Considering your position at Wyeth and your relationship with the FDA, do you think Wyeth researchers will feel emboldened to start looking more closely at proteomic biomarkers?

RS: That all depends on our discovery laboratory. We from the [beginning] have been emphasizing gene expression and we're exploring the advantages of proteomics and metabolomics. So I really can't answer for them.

Do you think Lesko's comments will embolden tool vendors to pick up the pace of innovation in anticipation that pharma will see Lesko's remarks as a call to arms?

RS: I think it's a little bit too early, but that's where we want to be. … If I was a diagnostics company I certainly would be in tune to what the latest technologies are. …

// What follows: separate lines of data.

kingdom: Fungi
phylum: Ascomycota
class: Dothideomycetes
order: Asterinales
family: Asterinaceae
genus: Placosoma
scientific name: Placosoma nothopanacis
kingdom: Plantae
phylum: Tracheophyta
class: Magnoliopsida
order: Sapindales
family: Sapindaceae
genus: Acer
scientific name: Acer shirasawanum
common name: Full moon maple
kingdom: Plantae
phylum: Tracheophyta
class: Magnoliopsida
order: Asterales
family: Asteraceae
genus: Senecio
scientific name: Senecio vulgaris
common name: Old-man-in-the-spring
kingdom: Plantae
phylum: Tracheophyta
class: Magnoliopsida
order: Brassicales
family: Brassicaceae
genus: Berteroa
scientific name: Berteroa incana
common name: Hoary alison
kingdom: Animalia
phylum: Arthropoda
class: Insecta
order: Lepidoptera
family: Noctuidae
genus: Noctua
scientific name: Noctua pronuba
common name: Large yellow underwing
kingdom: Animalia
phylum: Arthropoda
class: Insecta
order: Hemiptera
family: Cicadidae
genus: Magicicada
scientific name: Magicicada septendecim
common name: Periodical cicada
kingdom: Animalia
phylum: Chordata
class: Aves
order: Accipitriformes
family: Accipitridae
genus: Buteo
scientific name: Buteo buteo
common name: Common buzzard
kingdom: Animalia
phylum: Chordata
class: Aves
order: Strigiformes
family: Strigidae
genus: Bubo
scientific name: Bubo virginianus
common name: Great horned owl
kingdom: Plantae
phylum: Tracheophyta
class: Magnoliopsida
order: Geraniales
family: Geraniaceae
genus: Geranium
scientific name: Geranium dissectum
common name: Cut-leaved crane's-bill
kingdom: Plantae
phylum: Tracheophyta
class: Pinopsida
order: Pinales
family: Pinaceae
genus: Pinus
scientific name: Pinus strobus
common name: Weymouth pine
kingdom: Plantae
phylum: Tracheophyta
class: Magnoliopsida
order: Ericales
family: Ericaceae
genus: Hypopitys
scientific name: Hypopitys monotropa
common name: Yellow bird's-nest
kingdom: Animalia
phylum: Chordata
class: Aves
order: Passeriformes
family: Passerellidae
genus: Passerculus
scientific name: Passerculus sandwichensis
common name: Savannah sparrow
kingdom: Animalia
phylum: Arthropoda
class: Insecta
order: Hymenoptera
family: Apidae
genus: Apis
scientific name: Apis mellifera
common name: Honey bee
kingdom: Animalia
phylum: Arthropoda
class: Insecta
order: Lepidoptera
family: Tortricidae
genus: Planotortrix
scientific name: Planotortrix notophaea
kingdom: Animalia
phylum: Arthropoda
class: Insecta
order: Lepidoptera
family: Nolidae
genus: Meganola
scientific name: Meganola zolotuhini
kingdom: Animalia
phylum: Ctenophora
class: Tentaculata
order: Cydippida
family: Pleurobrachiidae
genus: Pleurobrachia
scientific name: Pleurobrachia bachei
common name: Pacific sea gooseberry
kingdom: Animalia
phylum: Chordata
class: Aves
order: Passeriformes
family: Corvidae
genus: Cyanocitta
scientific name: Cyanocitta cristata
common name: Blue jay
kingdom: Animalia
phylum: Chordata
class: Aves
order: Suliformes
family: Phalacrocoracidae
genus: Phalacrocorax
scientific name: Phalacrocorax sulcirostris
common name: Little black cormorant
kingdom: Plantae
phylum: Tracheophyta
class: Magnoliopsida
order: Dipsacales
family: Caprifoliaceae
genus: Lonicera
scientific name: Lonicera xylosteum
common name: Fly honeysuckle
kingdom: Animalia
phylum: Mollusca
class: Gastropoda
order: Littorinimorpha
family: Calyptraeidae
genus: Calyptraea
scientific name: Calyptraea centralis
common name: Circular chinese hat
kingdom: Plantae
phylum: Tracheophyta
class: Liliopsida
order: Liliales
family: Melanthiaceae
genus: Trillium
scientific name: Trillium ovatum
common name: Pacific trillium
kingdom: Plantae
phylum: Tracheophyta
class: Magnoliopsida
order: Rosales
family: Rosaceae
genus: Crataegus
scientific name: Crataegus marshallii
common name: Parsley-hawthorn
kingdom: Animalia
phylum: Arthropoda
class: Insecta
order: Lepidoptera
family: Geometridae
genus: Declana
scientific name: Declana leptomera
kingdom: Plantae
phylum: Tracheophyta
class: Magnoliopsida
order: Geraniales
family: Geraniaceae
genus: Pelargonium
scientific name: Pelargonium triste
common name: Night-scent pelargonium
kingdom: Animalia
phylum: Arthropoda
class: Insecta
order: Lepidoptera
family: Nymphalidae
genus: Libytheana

TB: I think an accurate assessment right now is that proteomic and metabolomic technologies for biomarker discovery are more difficult than applying genomics right now. … At the other end, when we finally have discovered the biomarkers using whatever technologies there may be, I believe we will find that the development of co-diagnostics in the firm of metabolites or measurable proteins will actually be more facile than developing these perhaps more complex genomic assays.